Théodore-Octave Girardet (22 September 1861, Versailles - 29 January 1935, Sainte-Maxime) was a French illustrator and wood-engraver.

==Life and work==
He came from a Swiss Huguenot family. His father, Paul Girardet, was a copper engraver. His brothers, Jules, Eugène, Paul Armand and Léon, as well as his sister, Julia Antonine (1851-1921), also became painters or engravers.

He studied painting at the École Nationale Supérieure des Beaux-Arts in Paris with Alexandre Cabanel. He eventually decided to specialize in wood-engraving and worked in the studios of Eugène Froment. He also took some lessons from Auguste Trichon.

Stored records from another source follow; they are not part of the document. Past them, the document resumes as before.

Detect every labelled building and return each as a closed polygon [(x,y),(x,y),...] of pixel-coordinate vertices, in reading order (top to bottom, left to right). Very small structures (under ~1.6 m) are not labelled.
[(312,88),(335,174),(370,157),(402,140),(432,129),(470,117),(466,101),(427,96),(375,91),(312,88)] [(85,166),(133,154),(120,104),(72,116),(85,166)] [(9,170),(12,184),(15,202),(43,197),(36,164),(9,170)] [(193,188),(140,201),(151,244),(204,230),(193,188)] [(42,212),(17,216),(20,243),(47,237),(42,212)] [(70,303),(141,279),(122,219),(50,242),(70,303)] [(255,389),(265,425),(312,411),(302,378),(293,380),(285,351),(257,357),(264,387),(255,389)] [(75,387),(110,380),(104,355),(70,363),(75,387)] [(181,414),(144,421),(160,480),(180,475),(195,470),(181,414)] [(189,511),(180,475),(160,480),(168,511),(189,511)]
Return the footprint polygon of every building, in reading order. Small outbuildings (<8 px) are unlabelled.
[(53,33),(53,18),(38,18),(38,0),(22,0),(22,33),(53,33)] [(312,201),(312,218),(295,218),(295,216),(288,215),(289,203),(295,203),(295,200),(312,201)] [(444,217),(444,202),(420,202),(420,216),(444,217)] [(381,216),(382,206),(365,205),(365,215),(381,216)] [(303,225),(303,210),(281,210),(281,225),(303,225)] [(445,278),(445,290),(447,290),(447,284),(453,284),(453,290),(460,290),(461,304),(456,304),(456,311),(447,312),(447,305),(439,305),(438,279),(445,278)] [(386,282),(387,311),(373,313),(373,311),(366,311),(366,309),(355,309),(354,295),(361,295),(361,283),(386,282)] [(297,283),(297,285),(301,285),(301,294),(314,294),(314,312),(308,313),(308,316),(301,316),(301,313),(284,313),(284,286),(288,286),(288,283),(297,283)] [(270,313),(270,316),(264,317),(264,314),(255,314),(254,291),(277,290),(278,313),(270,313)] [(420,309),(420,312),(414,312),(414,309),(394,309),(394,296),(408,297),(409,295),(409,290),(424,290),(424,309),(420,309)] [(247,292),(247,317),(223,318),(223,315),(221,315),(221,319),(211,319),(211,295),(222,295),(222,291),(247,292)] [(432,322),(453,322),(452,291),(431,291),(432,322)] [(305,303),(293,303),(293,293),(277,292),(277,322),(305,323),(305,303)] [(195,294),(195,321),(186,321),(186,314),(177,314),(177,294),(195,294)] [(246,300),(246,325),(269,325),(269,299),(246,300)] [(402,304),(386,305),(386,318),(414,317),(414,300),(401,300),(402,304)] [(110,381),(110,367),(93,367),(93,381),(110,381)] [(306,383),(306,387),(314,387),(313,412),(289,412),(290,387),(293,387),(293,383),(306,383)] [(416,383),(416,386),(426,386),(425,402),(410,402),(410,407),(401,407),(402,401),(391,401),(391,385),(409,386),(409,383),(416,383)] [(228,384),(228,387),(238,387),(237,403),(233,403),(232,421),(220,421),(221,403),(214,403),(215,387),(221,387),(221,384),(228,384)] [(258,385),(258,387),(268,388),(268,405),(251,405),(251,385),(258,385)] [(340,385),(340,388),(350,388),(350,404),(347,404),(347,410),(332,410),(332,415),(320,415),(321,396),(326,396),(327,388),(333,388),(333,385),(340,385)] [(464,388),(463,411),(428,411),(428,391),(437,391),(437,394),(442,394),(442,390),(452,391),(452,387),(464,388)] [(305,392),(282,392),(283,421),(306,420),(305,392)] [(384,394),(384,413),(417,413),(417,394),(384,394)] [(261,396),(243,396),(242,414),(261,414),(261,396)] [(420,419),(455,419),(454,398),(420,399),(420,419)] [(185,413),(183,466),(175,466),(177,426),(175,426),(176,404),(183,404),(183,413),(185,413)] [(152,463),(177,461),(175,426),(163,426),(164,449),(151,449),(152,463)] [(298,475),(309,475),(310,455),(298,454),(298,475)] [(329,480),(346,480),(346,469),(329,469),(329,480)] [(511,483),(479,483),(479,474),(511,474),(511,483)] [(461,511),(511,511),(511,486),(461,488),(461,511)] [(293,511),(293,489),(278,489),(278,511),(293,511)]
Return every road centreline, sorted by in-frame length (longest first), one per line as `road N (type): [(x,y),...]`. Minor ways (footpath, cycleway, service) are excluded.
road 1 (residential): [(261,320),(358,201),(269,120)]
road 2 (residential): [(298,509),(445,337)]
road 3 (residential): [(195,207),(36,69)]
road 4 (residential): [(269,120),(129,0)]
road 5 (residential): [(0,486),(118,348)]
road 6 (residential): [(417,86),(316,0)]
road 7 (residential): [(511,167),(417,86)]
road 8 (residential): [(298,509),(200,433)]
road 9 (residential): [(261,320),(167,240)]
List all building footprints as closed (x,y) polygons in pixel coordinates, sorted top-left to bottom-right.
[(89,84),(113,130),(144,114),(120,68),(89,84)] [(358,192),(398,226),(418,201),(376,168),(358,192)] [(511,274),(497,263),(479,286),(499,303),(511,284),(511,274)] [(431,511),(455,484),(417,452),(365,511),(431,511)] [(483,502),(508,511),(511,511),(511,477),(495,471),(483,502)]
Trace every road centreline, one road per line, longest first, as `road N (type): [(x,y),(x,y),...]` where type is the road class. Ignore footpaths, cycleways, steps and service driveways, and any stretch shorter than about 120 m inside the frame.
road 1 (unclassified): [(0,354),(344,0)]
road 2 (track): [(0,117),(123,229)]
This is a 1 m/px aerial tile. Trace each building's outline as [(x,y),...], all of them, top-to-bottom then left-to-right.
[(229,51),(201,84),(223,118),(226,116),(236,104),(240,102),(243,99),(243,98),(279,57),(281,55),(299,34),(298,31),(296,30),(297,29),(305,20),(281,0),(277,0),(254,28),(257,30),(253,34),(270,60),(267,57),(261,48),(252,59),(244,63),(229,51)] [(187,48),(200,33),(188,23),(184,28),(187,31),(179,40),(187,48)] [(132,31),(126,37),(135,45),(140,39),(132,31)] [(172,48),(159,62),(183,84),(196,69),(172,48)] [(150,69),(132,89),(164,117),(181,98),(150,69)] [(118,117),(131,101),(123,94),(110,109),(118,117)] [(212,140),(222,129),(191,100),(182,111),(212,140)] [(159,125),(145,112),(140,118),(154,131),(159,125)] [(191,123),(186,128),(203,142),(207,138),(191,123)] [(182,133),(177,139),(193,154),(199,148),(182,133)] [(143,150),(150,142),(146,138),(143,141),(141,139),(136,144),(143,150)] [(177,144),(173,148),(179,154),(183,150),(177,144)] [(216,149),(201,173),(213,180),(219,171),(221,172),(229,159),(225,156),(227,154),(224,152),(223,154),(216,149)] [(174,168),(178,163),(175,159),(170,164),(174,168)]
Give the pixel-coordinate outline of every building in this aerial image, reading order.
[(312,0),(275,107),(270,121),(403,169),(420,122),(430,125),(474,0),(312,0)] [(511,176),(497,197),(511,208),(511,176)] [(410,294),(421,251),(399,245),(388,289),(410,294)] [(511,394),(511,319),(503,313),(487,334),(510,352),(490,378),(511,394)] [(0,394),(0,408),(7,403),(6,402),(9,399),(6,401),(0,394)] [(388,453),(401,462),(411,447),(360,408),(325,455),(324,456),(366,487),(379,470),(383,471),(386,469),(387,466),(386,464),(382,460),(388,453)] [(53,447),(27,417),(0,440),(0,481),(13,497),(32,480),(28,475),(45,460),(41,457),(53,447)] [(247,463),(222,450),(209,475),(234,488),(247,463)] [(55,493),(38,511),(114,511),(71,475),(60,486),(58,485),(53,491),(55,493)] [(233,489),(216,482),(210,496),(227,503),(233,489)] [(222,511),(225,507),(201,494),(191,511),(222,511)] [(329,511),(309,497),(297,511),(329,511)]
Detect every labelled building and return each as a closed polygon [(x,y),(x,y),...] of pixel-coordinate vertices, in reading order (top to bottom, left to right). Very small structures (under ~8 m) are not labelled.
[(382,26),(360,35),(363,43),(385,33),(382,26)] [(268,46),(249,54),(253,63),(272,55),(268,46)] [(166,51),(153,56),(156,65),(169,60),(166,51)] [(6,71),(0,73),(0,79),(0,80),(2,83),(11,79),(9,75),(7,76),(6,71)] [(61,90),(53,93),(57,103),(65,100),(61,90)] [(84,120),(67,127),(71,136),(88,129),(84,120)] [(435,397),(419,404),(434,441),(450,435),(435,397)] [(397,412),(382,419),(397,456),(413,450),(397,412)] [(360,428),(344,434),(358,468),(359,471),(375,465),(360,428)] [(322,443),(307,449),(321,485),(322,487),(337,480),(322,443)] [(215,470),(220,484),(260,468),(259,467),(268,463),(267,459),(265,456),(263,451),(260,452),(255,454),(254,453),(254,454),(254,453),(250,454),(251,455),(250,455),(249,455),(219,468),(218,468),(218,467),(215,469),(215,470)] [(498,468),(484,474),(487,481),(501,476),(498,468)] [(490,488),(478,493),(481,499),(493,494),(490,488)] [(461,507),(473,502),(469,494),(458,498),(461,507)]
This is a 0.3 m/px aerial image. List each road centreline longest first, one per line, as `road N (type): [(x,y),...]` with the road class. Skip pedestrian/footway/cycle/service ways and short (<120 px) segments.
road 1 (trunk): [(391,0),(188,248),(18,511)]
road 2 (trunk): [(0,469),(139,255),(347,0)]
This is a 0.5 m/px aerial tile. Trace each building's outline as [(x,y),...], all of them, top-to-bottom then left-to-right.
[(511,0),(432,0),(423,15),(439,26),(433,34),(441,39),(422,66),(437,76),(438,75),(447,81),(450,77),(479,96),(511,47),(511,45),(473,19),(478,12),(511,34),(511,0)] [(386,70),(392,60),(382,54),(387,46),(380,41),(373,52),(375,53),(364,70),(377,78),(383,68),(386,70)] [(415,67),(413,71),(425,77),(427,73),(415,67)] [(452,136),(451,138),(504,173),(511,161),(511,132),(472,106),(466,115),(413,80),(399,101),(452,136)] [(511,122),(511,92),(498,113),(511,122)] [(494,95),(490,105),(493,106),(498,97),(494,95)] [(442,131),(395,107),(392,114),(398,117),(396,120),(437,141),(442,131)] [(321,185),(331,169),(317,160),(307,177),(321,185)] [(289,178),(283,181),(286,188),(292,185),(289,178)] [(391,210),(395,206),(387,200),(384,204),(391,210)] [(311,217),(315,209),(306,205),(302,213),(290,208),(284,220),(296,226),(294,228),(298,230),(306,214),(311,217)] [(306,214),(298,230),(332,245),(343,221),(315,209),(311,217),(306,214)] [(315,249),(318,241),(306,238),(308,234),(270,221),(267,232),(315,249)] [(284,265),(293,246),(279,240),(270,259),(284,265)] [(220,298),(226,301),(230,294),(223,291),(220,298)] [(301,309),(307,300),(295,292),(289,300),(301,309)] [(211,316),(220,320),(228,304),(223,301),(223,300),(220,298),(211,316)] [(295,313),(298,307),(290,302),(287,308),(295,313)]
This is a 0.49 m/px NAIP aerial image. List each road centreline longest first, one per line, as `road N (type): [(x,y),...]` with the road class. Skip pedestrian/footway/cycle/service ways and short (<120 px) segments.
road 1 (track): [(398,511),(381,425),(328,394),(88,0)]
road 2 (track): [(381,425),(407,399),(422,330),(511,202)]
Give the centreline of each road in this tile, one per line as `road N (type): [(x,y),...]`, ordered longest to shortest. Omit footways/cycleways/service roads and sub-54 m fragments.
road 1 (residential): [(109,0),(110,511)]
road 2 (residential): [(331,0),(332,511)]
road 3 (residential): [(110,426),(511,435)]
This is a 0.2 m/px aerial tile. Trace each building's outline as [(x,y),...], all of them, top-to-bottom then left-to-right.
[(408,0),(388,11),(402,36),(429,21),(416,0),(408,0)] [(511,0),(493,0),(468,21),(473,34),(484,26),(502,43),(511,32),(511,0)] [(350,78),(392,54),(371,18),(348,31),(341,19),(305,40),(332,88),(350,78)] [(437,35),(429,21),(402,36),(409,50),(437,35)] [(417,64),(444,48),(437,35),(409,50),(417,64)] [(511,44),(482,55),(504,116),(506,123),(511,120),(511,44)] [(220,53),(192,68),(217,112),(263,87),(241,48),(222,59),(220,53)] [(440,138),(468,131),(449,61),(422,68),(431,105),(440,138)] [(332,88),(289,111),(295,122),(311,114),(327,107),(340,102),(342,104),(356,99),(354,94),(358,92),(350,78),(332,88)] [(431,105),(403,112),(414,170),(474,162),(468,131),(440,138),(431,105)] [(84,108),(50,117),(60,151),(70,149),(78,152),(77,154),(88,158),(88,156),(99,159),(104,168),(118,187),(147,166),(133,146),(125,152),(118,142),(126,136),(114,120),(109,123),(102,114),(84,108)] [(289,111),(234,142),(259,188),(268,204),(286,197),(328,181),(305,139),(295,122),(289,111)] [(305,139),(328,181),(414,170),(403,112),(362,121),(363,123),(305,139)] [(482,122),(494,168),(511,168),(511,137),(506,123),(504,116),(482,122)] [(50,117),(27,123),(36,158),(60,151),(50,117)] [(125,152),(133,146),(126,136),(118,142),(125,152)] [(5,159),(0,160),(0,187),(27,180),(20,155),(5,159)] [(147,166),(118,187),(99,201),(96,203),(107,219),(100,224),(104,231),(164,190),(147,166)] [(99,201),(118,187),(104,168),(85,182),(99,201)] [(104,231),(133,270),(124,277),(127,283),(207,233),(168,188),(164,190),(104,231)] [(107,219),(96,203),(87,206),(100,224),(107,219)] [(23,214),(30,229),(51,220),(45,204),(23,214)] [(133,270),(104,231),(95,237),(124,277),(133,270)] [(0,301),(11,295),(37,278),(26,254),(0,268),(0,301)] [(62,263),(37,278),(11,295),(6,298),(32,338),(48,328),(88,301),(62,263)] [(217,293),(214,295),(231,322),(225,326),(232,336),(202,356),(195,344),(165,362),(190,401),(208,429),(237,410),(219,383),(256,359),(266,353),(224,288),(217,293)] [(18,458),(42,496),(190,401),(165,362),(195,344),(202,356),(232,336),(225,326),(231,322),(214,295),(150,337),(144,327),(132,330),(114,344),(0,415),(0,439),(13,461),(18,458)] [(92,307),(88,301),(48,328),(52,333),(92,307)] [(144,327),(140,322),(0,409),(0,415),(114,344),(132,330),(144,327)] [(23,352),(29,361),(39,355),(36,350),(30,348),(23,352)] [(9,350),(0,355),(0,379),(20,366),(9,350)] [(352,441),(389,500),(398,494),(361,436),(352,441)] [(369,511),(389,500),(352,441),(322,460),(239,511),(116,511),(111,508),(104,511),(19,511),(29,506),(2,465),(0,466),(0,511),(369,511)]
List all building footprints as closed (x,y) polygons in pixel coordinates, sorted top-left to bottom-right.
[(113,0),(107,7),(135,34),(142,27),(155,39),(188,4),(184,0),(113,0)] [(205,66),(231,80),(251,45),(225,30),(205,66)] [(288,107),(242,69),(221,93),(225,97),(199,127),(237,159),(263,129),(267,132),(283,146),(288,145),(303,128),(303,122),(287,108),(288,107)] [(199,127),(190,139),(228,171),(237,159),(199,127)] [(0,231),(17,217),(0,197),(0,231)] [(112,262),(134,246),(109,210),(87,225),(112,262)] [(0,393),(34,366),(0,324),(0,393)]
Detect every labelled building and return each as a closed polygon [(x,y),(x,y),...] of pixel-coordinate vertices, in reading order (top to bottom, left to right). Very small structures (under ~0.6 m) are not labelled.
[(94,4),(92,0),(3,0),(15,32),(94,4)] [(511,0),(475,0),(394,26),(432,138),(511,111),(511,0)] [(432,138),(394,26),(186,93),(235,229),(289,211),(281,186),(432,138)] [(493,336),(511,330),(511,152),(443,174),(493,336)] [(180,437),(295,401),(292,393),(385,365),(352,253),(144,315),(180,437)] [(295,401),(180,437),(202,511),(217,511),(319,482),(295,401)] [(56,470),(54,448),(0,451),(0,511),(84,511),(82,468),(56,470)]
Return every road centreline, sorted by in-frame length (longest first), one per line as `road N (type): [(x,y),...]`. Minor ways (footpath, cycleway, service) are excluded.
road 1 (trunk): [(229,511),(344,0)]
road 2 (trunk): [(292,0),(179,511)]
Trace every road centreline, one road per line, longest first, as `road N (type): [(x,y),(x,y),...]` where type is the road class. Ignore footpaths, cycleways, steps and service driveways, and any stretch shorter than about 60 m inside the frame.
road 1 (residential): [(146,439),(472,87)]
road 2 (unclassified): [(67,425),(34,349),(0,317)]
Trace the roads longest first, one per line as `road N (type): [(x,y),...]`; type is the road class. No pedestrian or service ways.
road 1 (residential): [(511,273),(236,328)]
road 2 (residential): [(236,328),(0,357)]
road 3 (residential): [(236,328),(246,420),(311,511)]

He remained in Paris, where he specialized in wood-engravings which were used as illustrations for newspapers and magazines, such as Le Monde illustré, L'Illustration and Le Tour du Monde; often based on designs by his brother-in-law, Eugène Burnand, or other family members. He was also active in the advertising industry, which was very lucrative, and exhibited at his work the Paris Salon.

== Sources ==

- M.Tripet: "Girardet, Théodore-Octave". In: Carl Brun (Ed.): Schweizerisches Künstler-Lexikon, Vol.1: A–G. Huber & Co., Frauenfeld 1905, pg.586
- "Girardet, Théodore". In: Ulrich Thieme, Fred. C. Willis (Ed.): Allgemeines Lexikon der Bildenden Künstler von der Antike bis zur Gegenwart, Vol.14: Giddens–Gress. E. A. Seemann, Leipzig 1921, pg.168 (Online)
- René Burnand: L’étonnante histoire des Girardet. Artistes suisses. La Baconnière, Neuchâtel 1940.
- René Burnand: Les Girardet au Locle et dans le monde. La Baconnière, Neuchâtel 1957.